(Record excerpts)

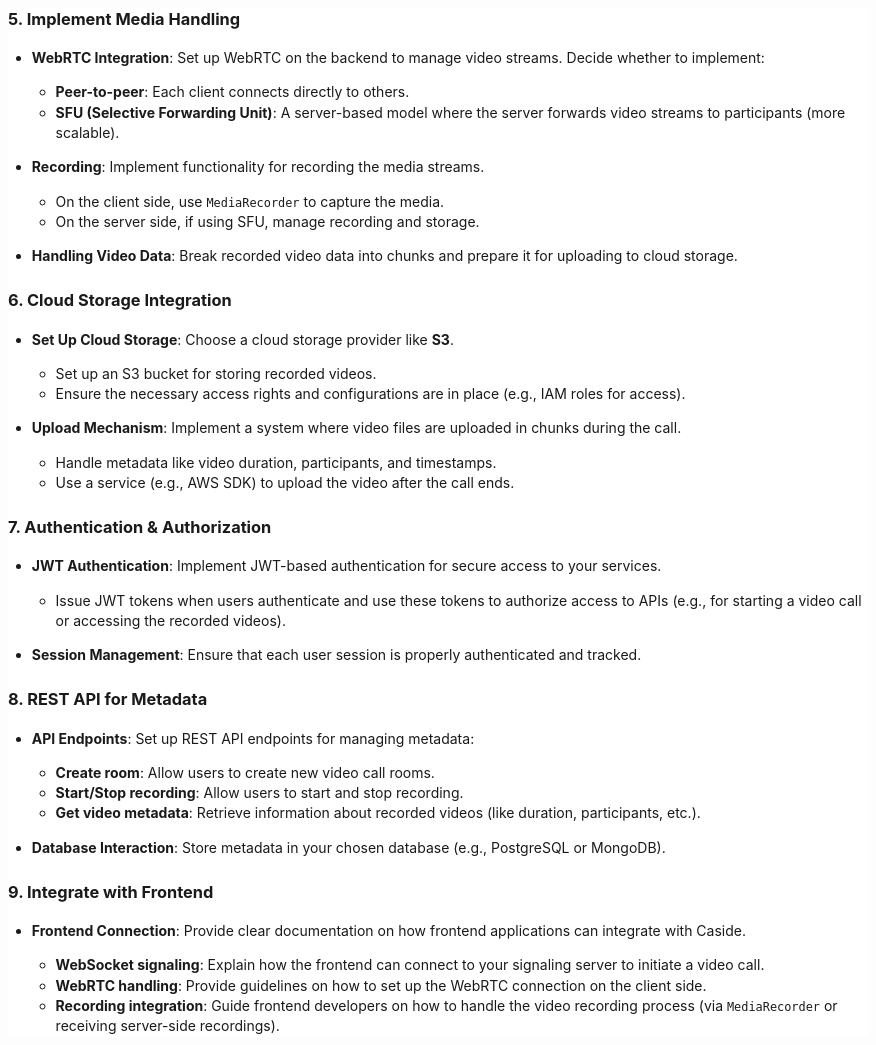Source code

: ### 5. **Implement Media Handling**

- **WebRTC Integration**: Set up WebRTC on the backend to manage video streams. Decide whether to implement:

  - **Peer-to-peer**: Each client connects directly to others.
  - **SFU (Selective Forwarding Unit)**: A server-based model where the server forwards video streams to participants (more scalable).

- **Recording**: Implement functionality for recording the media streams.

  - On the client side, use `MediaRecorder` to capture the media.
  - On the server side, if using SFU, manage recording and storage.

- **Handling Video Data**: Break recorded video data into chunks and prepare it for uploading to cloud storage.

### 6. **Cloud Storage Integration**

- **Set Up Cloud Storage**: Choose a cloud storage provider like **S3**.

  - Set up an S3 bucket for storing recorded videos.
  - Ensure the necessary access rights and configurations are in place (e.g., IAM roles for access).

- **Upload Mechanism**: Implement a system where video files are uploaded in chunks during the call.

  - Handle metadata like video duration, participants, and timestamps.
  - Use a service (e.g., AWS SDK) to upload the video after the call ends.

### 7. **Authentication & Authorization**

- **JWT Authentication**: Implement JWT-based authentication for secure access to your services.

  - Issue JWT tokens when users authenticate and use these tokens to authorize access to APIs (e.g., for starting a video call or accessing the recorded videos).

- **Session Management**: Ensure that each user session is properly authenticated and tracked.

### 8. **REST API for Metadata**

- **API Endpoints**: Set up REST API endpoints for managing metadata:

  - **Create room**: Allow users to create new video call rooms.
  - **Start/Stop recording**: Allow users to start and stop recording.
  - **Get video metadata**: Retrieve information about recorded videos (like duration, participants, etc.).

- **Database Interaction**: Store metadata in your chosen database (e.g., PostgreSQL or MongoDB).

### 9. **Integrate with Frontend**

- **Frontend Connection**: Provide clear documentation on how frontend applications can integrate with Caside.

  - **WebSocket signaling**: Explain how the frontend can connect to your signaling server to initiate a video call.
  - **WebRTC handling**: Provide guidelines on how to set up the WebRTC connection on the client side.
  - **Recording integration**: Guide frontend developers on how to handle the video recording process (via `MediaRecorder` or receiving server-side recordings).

(End Record excerpts)

## Activity
Which lines in the records contain the word "recording"? Locate each one, treating uppercase and lowercase as different, and copy those lines in full.

## Solution to this problem
- **Recording**: Implement functionality for recording the media streams.
  - On the server side, if using SFU, manage recording and storage.
  - **Start/Stop recording**: Allow users to start and stop recording.
  - **Recording integration**: Guide frontend developers on how to handle the video recording process (via `MediaRecorder` or receiving server-side recordings).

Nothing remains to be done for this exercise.